= Beginning of Section =

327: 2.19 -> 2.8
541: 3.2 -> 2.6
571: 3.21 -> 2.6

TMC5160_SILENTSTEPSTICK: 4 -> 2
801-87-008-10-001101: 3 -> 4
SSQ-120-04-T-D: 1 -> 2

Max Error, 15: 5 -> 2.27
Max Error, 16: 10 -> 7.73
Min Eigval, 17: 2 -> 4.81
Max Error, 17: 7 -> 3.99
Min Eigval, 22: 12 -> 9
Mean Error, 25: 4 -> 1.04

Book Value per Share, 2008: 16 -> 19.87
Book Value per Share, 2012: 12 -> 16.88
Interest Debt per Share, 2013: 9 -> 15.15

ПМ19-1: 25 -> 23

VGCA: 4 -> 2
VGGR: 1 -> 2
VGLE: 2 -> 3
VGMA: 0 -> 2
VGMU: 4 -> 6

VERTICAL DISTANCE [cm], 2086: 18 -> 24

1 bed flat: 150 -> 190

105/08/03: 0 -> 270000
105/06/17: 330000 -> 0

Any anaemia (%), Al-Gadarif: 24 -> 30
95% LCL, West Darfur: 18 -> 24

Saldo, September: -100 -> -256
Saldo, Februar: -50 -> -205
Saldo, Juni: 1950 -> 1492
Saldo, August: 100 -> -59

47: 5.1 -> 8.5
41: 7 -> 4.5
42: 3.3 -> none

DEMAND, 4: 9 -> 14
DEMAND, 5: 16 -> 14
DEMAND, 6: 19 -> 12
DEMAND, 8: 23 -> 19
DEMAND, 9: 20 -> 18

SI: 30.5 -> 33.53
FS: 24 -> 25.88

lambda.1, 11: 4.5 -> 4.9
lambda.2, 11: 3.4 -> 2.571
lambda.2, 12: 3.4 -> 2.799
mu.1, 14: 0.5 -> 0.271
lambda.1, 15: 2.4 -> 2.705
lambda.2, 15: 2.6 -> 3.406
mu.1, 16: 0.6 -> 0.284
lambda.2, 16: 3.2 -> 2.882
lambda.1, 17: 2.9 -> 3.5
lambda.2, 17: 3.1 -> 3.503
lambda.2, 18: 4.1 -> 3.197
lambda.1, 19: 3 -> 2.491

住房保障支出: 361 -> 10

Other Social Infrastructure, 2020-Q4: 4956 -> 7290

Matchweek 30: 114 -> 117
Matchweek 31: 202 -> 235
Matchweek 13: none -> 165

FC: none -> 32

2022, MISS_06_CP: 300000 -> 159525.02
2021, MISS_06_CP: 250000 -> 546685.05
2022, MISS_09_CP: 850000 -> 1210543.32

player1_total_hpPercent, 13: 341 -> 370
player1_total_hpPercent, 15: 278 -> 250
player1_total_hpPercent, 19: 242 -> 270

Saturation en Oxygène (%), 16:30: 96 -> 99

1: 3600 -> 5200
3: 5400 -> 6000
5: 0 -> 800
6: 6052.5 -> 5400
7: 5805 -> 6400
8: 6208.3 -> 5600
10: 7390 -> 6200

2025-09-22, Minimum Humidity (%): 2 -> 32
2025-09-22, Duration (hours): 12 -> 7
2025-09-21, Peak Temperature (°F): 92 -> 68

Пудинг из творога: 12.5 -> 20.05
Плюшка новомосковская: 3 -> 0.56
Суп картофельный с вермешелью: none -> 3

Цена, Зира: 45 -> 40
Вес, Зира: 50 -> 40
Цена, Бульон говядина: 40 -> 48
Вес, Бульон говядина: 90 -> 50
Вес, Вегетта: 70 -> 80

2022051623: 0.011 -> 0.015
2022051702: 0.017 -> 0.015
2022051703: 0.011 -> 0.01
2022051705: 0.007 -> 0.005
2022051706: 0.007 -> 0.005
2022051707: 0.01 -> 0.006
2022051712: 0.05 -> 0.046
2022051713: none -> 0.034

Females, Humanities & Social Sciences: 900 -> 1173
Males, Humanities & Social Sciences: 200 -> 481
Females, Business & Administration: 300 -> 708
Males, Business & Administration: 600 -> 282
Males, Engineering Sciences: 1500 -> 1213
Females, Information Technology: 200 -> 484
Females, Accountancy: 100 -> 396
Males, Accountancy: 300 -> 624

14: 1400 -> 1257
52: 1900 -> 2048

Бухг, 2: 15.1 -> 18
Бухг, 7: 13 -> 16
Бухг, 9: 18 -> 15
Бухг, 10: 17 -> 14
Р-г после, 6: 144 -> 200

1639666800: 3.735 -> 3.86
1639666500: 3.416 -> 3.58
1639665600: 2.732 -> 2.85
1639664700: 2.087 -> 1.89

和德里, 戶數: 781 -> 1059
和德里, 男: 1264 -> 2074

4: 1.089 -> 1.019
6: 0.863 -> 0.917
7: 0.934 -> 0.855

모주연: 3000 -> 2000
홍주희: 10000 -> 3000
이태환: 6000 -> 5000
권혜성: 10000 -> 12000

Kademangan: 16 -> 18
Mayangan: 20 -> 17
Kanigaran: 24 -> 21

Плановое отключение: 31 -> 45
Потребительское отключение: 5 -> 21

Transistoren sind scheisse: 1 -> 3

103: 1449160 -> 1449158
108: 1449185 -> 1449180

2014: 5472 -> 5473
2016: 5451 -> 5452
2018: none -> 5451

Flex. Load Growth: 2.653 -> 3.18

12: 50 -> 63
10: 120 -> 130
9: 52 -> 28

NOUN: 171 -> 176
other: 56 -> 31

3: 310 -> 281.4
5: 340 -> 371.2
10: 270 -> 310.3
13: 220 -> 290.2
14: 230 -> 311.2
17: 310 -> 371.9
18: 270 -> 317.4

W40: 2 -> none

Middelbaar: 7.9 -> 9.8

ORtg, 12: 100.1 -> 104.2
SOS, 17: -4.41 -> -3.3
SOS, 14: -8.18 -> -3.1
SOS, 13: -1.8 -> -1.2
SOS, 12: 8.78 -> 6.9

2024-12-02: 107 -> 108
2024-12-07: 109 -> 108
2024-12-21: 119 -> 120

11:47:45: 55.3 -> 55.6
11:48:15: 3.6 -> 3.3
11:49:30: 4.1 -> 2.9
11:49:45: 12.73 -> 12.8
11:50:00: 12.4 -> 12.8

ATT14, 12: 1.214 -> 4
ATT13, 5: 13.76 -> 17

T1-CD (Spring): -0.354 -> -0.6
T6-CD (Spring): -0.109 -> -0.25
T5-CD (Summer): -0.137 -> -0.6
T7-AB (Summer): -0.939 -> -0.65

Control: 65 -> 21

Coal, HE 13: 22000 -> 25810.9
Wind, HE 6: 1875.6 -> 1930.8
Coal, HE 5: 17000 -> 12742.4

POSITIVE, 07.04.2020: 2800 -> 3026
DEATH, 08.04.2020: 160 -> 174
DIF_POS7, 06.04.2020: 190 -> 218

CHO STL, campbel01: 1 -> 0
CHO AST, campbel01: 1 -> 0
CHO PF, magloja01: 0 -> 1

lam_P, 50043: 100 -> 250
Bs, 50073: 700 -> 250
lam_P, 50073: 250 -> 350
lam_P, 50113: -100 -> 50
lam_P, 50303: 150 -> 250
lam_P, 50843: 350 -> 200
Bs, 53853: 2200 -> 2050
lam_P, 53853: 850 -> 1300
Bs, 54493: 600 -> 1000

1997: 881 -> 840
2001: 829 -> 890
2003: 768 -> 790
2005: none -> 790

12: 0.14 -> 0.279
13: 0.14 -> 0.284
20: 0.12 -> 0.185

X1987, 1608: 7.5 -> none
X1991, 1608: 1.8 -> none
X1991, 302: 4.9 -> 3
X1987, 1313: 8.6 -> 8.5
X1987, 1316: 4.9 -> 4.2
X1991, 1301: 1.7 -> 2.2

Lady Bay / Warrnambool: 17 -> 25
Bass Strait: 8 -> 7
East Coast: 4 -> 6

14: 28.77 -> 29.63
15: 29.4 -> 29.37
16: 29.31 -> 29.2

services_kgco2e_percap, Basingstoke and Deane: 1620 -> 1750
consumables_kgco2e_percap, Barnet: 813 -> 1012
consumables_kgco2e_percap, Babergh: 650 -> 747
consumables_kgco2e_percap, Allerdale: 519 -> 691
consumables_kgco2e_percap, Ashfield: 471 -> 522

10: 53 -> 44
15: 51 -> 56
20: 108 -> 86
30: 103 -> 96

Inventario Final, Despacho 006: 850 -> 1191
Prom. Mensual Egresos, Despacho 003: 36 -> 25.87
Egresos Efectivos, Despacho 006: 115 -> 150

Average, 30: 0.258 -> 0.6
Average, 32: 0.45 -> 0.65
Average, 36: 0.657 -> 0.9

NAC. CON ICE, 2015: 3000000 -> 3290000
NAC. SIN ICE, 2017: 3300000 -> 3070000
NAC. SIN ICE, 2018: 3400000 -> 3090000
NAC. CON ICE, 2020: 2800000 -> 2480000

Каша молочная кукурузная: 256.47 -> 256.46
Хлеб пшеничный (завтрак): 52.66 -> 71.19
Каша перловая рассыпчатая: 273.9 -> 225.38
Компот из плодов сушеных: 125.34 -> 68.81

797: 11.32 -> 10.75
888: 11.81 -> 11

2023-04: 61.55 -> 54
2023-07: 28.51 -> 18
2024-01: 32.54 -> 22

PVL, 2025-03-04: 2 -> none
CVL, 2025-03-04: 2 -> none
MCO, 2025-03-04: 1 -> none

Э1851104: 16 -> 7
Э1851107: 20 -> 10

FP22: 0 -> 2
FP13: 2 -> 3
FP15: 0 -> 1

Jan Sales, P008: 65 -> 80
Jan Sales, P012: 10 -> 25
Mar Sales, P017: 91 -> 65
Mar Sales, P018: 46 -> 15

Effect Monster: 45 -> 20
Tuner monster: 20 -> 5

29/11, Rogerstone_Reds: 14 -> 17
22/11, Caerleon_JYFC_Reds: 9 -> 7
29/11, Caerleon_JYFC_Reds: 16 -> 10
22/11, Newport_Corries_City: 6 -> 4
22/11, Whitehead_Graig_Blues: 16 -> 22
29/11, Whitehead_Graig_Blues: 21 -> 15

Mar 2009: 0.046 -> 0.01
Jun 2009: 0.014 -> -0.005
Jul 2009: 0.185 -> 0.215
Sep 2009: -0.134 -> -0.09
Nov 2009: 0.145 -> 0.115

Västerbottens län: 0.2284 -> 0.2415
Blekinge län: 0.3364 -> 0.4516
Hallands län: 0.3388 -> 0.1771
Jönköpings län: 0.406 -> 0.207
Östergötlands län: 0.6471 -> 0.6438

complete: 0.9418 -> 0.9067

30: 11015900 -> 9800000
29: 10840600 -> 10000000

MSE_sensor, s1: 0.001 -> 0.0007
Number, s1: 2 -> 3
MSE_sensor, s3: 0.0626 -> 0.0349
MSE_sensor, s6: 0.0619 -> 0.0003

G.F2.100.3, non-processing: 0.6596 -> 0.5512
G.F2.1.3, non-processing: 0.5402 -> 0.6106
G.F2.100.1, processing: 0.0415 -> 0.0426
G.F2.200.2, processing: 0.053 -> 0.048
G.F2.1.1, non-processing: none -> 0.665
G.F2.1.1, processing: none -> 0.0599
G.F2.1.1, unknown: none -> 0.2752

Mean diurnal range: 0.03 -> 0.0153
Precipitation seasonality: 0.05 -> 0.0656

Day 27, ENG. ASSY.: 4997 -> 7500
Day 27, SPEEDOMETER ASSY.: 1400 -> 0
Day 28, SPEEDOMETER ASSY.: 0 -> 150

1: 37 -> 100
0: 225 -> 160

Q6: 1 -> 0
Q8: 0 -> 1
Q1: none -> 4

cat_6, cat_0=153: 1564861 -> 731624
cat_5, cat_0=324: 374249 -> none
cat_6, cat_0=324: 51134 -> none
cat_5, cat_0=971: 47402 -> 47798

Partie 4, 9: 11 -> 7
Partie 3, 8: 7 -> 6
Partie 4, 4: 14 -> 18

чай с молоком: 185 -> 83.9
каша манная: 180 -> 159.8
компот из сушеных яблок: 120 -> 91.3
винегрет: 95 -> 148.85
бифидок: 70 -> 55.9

= End of Section =

Job item: Output, from the data above, the lines from the line with "ATT14, 12: 1.214 -> 4" to the line with "Bs, 54493: 600 -> 1000" exactly as they stand, both ends included and nothing else.

The completed task:
ATT14, 12: 1.214 -> 4
ATT13, 5: 13.76 -> 17

T1-CD (Spring): -0.354 -> -0.6
T6-CD (Spring): -0.109 -> -0.25
T5-CD (Summer): -0.137 -> -0.6
T7-AB (Summer): -0.939 -> -0.65

Control: 65 -> 21

Coal, HE 13: 22000 -> 25810.9
Wind, HE 6: 1875.6 -> 1930.8
Coal, HE 5: 17000 -> 12742.4

POSITIVE, 07.04.2020: 2800 -> 3026
DEATH, 08.04.2020: 160 -> 174
DIF_POS7, 06.04.2020: 190 -> 218

CHO STL, campbel01: 1 -> 0
CHO AST, campbel01: 1 -> 0
CHO PF, magloja01: 0 -> 1

lam_P, 50043: 100 -> 250
Bs, 50073: 700 -> 250
lam_P, 50073: 250 -> 350
lam_P, 50113: -100 -> 50
lam_P, 50303: 150 -> 250
lam_P, 50843: 350 -> 200
Bs, 53853: 2200 -> 2050
lam_P, 53853: 850 -> 1300
Bs, 54493: 600 -> 1000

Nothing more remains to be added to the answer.